■ WORK INSTRUCTIONS
Can you copy out every line of text in the entries below, word for word and leaving out the pictures?

■ EXERCISE INPUTS
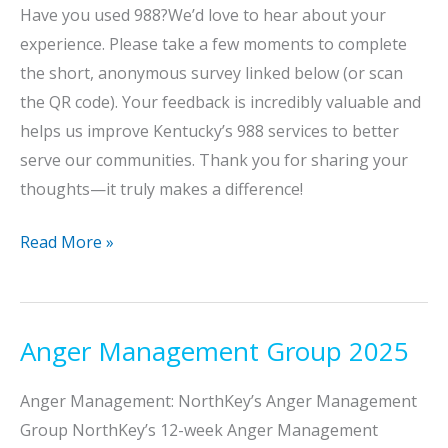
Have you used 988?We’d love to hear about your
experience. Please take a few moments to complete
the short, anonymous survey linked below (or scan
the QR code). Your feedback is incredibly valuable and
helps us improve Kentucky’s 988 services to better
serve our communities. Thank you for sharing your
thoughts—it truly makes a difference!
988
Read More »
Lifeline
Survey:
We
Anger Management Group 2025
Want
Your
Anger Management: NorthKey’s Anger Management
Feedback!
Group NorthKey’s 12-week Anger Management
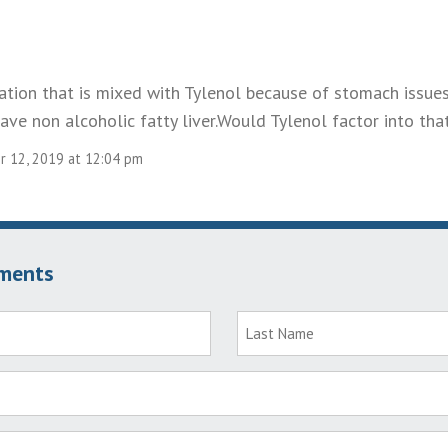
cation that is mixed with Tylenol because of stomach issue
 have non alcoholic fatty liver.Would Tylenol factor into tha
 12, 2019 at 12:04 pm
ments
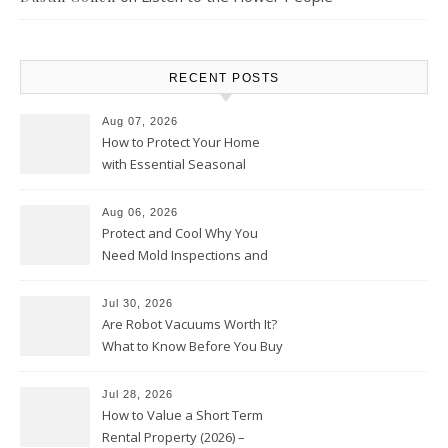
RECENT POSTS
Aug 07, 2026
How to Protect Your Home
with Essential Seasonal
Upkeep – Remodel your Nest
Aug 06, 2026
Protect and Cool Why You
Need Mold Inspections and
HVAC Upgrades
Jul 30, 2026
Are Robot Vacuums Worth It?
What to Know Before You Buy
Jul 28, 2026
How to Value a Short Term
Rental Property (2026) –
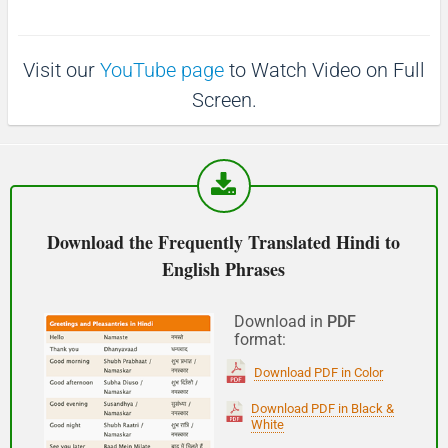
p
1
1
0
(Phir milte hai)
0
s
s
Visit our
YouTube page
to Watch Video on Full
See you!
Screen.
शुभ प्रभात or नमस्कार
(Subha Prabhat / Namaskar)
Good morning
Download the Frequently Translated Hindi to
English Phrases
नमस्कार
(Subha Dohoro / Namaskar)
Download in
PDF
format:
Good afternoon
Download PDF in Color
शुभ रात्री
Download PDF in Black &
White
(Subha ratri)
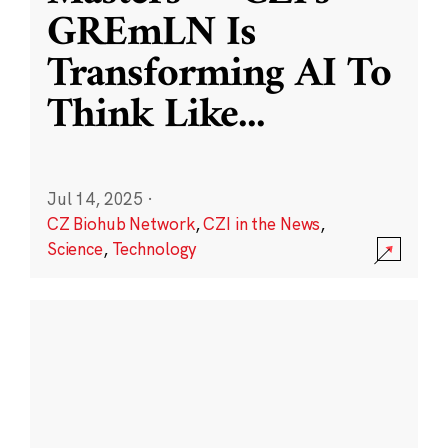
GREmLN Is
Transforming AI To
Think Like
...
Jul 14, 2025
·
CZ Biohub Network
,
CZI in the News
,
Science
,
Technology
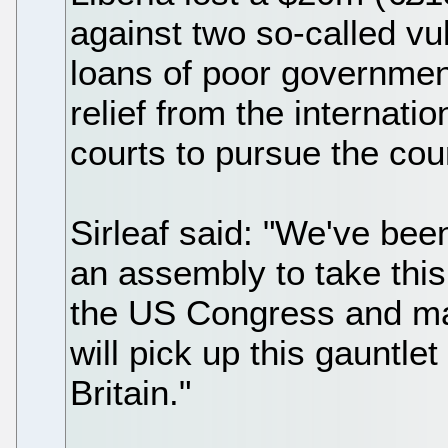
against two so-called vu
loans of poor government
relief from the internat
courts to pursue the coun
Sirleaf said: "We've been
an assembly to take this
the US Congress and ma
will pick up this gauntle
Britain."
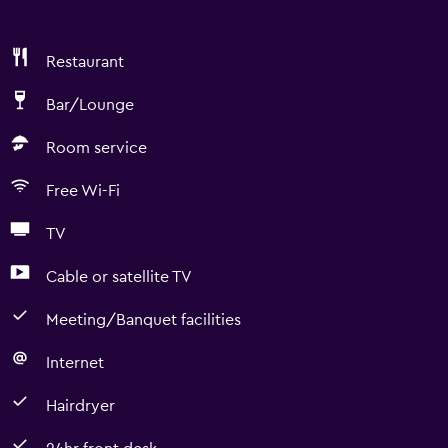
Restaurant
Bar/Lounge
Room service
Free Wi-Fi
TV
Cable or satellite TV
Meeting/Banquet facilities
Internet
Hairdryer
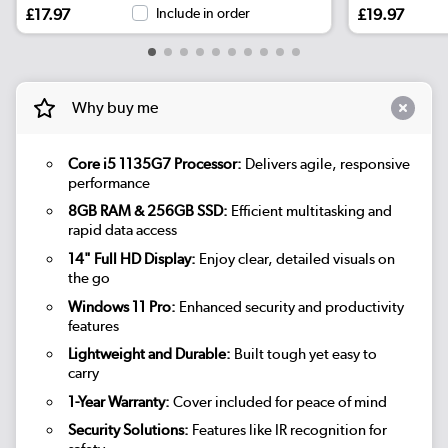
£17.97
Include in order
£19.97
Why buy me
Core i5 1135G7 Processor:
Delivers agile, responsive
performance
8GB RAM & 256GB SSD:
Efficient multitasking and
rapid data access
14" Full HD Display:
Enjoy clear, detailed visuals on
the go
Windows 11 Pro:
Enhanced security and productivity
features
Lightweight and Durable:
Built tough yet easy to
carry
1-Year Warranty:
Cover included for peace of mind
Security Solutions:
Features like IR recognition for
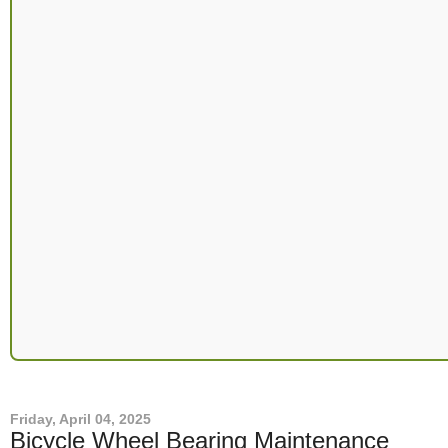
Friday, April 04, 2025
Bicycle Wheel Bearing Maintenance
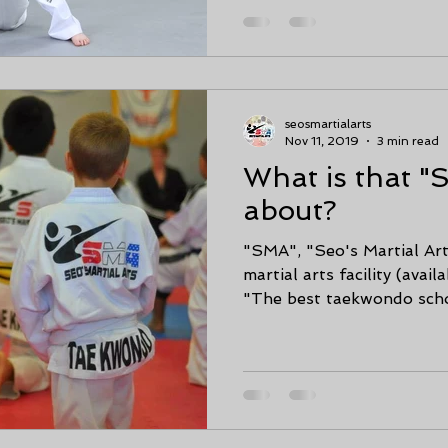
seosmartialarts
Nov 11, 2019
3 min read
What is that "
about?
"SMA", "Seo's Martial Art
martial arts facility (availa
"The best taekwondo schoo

■ SOLUTION TO THE PROBLEM
Have you used 988?We’d love to hear about your
experience. Please take a few moments to complete
the short, anonymous survey linked below (or scan
the QR code). Your feedback is incredibly valuable and
helps us improve Kentucky’s 988 services to better
serve our communities. Thank you for sharing your
thoughts—it truly makes a difference!
988
Read More »
Lifeline
Survey:
We
Anger Management Group 2025
Want
Your
Anger Management: NorthKey’s Anger Management
Feedback!
Group NorthKey’s 12-week Anger Management
cation that is mixed with Tylenol because of stomach issue
 have non alcoholic fatty liver.Would Tylenol factor into tha
 12, 2019 at 12:04 pm
ments
RECENT POSTS
Aug 07, 2026
How to Protect Your Home
with Essential Seasonal
Upkeep – Remodel your Nest
Aug 06, 2026
Protect and Cool Why You
Need Mold Inspections and
HVAC Upgrades
Jul 30, 2026
Are Robot Vacuums Worth It?
What to Know Before You Buy
Jul 28, 2026
How to Value a Short Term
Rental Property (2026) –
p
1
1
0
(Phir milte hai)
0
s
s
Visit our
YouTube page
to Watch Video on Full
See you!
Screen.
शुभ प्रभात or नमस्कार
(Subha Prabhat / Namaskar)
Good morning
Download the Frequently Translated Hindi to
English Phrases
नमस्कार
(Subha Dohoro / Namaskar)
Download in
PDF
format:
Good afternoon
Download PDF in Color
शुभ रात्री
Download PDF in Black &
White
(Subha ratri)
GREmLN Is
Transforming AI To
Think Like
...
Jul 14, 2025
·
CZ Biohub Network
,
CZI in the News
,
Science
,
Technology
against two so-called vu
loans of poor government
relief from the internat
courts to pursue the coun
Sirleaf said: "We've been
an assembly to take this
the US Congress and ma
will pick up this gauntle
Britain."
Restaurant
Bar/Lounge
Room service
Free Wi-Fi
TV
Cable or satellite TV
Meeting/Banquet facilities
Internet
Hairdryer
£17.97
Include in order
£19.97
Why buy me
Core i5 1135G7 Processor:
Delivers agile, responsive
performance
8GB RAM & 256GB SSD:
Efficient multitasking and
rapid data access
14" Full HD Display:
Enjoy clear, detailed visuals on
the go
Windows 11 Pro:
Enhanced security and productivity
features
Lightweight and Durable:
Built tough yet easy to
carry
1-Year Warranty:
Cover included for peace of mind
Security Solutions:
Features like IR recognition for
Friday, April 04, 2025
Bicycle Wheel Bearing Maintenance
seosmartialarts
Nov 11, 2019
3 min read
What is that "
about?
"SMA", "Seo's Martial Art
martial arts facility (availa
"The best taekwondo schoo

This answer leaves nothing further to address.